Last appartement has 371 m2. In fact it is hard to understand how many bedrooms are in it. But it is the only value. Maybe it will not be a hard mistake to assign some random value.

data_real_estate.loc[19392, 'bedrooms'] = 19

I have changed some types and fill in some columns None-values.

Step 3. Make calculations and add the following entries to the table:¶

the price per square meter
the day of the week, month, and year that the ad was published
which floor the apartment is on (first, last, or other)
the ratio between the living space and the total area, as well as between the kitchen space and the total area.

# the price per square meter
data_real_estate['price2sq'] = data_real_estate['last_price'] / data_real_estate['total_area']

# the day of the week, month, and year that the ad was published
data_real_estate['day_of_week'] = data_real_estate['date_posted'].dt.weekday
data_real_estate['month'] = data_real_estate['date_posted'].dt.month
data_real_estate['year'] = data_real_estate['date_posted'].dt.year

# which floor the apartment is on (first, last, or other)
def fun_floor_cathegory(row):
    floor = row['floor']
    total_floor = row['floors_total']
    if floor == 1:
        return 'first'
    elif floor == total_floor:
        return 'last'
    else:
        return 'other'
data_real_estate['floor_cathegory'] = data_real_estate.apply(fun_floor_cathegory, axis=1)

# the ratio between the living space and the total area, as well as between the kitchen space and the total area
data_real_estate['ratio_living_area'] = data_real_estate['living_area'] / data_real_estate['total_area']
data_real_estate['ratio_kitchen_area'] = data_real_estate['kitchen_area'] / data_real_estate['total_area']

data_real_estate.head(5)

I have created new parameters to analyze them below.

Step 4. Conduct some exploratory data analysis¶

Carefully investigate the following parameters: square area, price, number of rooms, and ceiling height.
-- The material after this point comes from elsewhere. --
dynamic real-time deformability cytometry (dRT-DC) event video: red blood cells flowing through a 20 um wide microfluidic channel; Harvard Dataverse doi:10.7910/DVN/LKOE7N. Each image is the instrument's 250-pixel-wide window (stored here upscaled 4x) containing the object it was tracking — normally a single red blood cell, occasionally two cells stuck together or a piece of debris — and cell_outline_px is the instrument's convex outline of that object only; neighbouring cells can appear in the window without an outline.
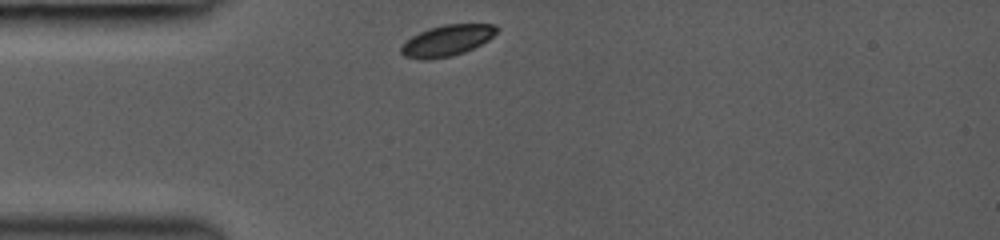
{"species": "common noctule bat (a hibernating species)", "species_latin": "Nyctalus noctula", "temperature_condition": "room temperature", "stored_images_in_passage": 29, "camera_frame_rate_fps": 3000, "um_per_image_px": 0.085, "animal": {"sex": "female", "body_mass_g": 19.0, "forearm_length_mm": 53.3}, "frame": {"image": 1, "passage_image": 1, "time_ms": 0.0, "image_size_px": [1000, 240], "cell_outline_px": [[500, 28], [488, 40], [464, 52], [452, 56], [428, 60], [420, 60], [404, 56], [400, 52], [400, 48], [412, 36], [428, 28], [444, 24], [496, 24]], "centroid_in_image_um": [37.99, 3.45], "position_along_channel_um": 47.0, "area_um2": 17.28}}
Plot a histogram for each parameter.
Examine the time it's taken to sell the apartment and plot a histogram. Calculate the mean and median and explain the average time it usually takes to complete a sale. When can a sale be considered to have happened rather quickly or taken an extra long time?
Remove rare and outlying values and describe the patterns you've discovered.
Which factors have had the biggest influence on an apartment’s price? Examine whether the value depends on the total square area, number of rooms, floor (top or bottom), or the proximity to the city center area. Also check whether the publication date has any effect on the price: specifically, day of the week, month, and year. Note that using scatter plot is preferable to hexbin. If you do decide to use hexbin, please use scatter plot too, and then compare the results. It is also recommended to check the hexbin documentation and carefully study its parameters.
Select the 10 localities with the largest number of ads then calculate the average price per square meter in these localities. Determine which ones have the highest and lowest housing prices. You can find this data by name in the ’locality_name’ column.
Thoroughly look at apartment offers: Each apartment has information about the distance to the city center. Select apartments in Saint Petersburg (‘locality_name’). Your task is to pinpoint which area is considered to be in the city center. In order to do that, create a column with the distance to the city center in km and round to the nearest whole number. Next, calculate the average price for each kilometer and plot a graph to display how prices are affected by the distance to the city center. Find a place on the graph where it shifts significantly. That's the city center border.
Select all the apartments in the city center and examine correlations between the following parameters: total area, price, number of rooms, ceiling height. Also identify the factors that affect an apartment’s price: number of rooms, floor, distance to the city center, and ad publication date. Draw your conclusions. Are they different from the overall deductions about the entire city?

Step 4.1¶

Carefully investigate the following parameters: square area, price, number of rooms, and ceiling height. Plot a histogram for each parameter.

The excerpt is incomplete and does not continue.